Proceeding during the election could effect outcome, hurt perception of independence: Cullen

Commissioner Austin Cullen oversees the commission aimed at identifying the roots and extent of money laundering in B.C. | Graeme Wood

The Cullen commission’s public inquiry into money laundering is delaying its hearings by two weeks so the hearings will not be seen as having had any effect on the B.C. election’s outcome, and to maintain the public’s confidence that the commission is impartial and independent.

Hearings were set to start on October 13, and they are now postponed until October 26 – the Monday following the October 24 election. Hearings are then expected to go well into 2021.

The commission heard opening arguments in February, and then held a virtual hearing streamed to the public in May and June. Its October hearings were expected to delve into specific industries and specifically address trade-based money laundering, the ability to act on evidence of wrongdoing and the impact of criminal proceeds on the B.C. real estate market.

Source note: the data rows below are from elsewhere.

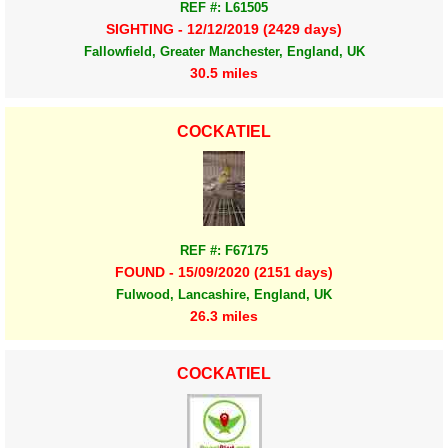
REF #: L61505
SIGHTING - 12/12/2019 (2429 days)
Fallowfield, Greater Manchester, England, UK
30.5 miles
COCKATIEL
REF #: F67175
FOUND - 15/09/2020 (2151 days)
Fulwood, Lancashire, England, UK
26.3 miles
COCKATIEL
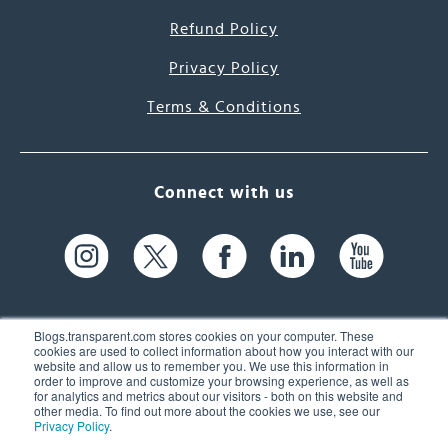
Refund Policy
Privacy Policy
Terms & Conditions
Connect with us
Blogs.transparent.com stores cookies on your computer. These
cookies are used to collect information about how you interact with our
website and allow us to remember you. We use this information in
61 Spit Brook Rd, Suite 104,
order to improve and customize your browsing experience, as well as
for analytics and metrics about our visitors - both on this website and
Nashua, NH 03060 USA
other media. To find out more about the cookies we use, see our
Privacy Policy
.
info@transparent.com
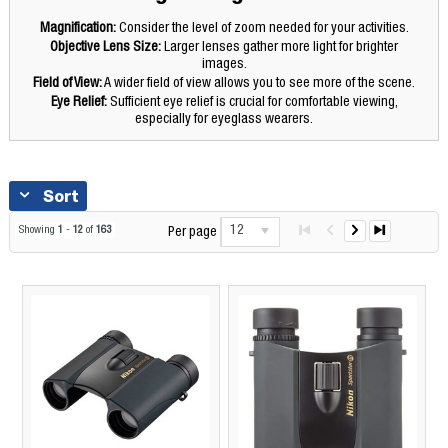
Magnification:
Consider the level of zoom needed for your activities.
Objective Lens Size:
Larger lenses gather more light for brighter
images.
Field of View:
A wider field of view allows you to see more of the scene.
Eye Relief:
Sufficient eye relief is crucial for comfortable viewing,
especially for eyeglass wearers.
Sort
12
Showing
1
-
12
of
163
Per page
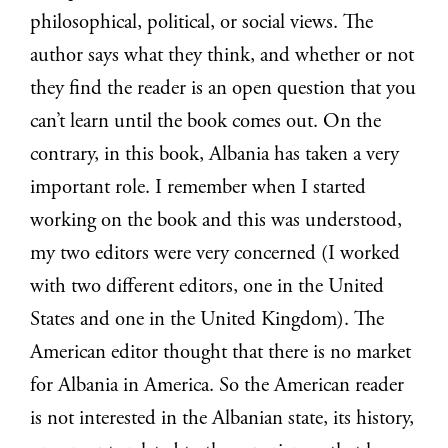
philosophical, political, or social views. The
author says what they think, and whether or not
they find the reader is an open question that you
can’t learn until the book comes out. On the
contrary, in this book, Albania has taken a very
important role. I remember when I started
working on the book and this was understood,
my two editors were very concerned (I worked
with two different editors, one in the United
States and one in the United Kingdom). The
American editor thought that there is no market
for Albania in America. So the American reader
is not interested in the Albanian state, its history,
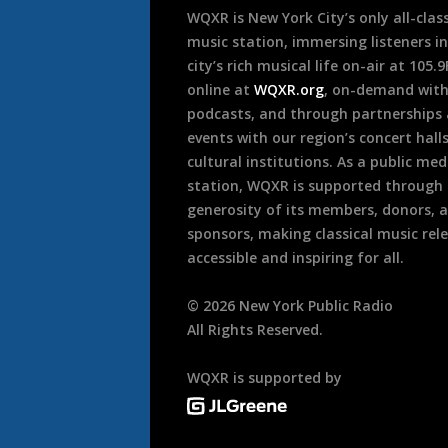
WQXR is New York City’s only all-class
music station, immersing listeners in
city’s rich musical life on-air at 105.
online at
WQXR.org
, on-demand wit
podcasts, and through partnerships
events with our region’s concert hall
cultural institutions. As a public med
station, WQXR is supported through
generosity of its members, donors, 
sponsors, making classical music rel
accessible and inspiring for all.
©
2026
New York Public Radio
All Rights Reserved.
WQXR is supported by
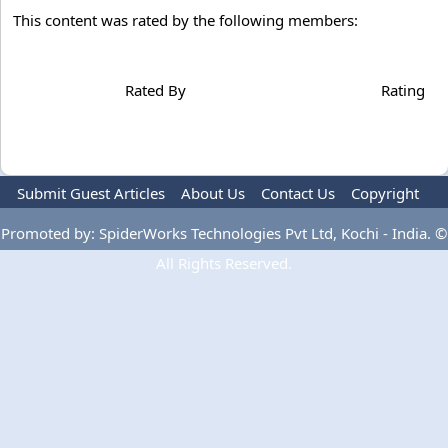
This content was rated by the following members:
Rated By
Rating
Submit Guest Articles
About Us
Contact Us
Copyright
Privacy Policy
Terms Of Use
Advertise
Promoted by: SpiderWorks Technologies Pvt Ltd, Kochi - India. ©
All Rights Reserved.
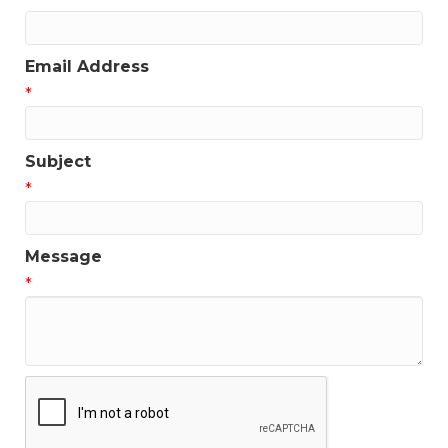
Email Address
*
Subject
*
Message
*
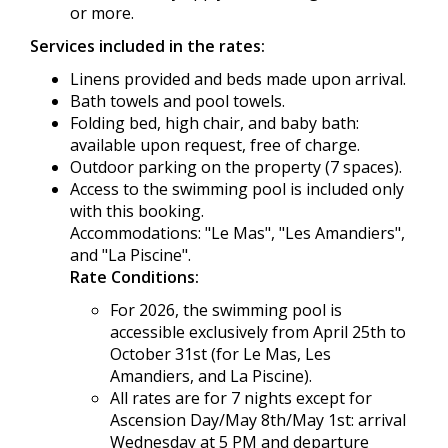
or more.
Services included in the rates:
Linens provided and beds made upon arrival.
Bath towels and pool towels.
Folding bed, high chair, and baby bath:
available upon request, free of charge.
Outdoor parking on the property (7 spaces).
Access to the swimming pool is included only
with this booking.
Accommodations: "Le Mas", "Les Amandiers",
and "La Piscine".
Rate Conditions:
For 2026, the swimming pool is
accessible exclusively from April 25th to
October 31st (for Le Mas, Les
Amandiers, and La Piscine).
All rates are for 7 nights except for
Ascension Day/May 8th/May 1st: arrival
Wednesday at 5 PM and departure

“Evidence to be called during the early weeks of the hearing will identify issues but will not represent the full evidentiary record on these issues, nor provide an opportunity for all perspectives on these issues to be advanced,” Commissioner Austin Cullen said in a statement posted to the Cullen commission’s website.

“It is reasonable to assume that, as it unfolds, this early and incomplete evidence will raise questions and invite speculation about its meaning.

Difficulty arises because only some, but not all, of the relevant evidence will be made public by the time of the election. It may be that evidence led before the election raises questions that cause speculation, but the questions or speculation are answered in whole or in part by evidence called after the election.”

Cullen said that it is unfortunate that there is not time in the two weeks of hearings set for before the election for commission counsel to present balanced and comprehensive evidence on issues.

“Proceeding during the campaign would thus put the commission in the untenable position of making decisions about what evidence and perspectives to adduce before the election and what to adduce after, which would, in my view, run an unacceptable risk of undermining the public’s confidence in the independence of the Commission.”

Cullen said he did not think that the two-week delay will have any significant impact on the timeline of the commission’s work.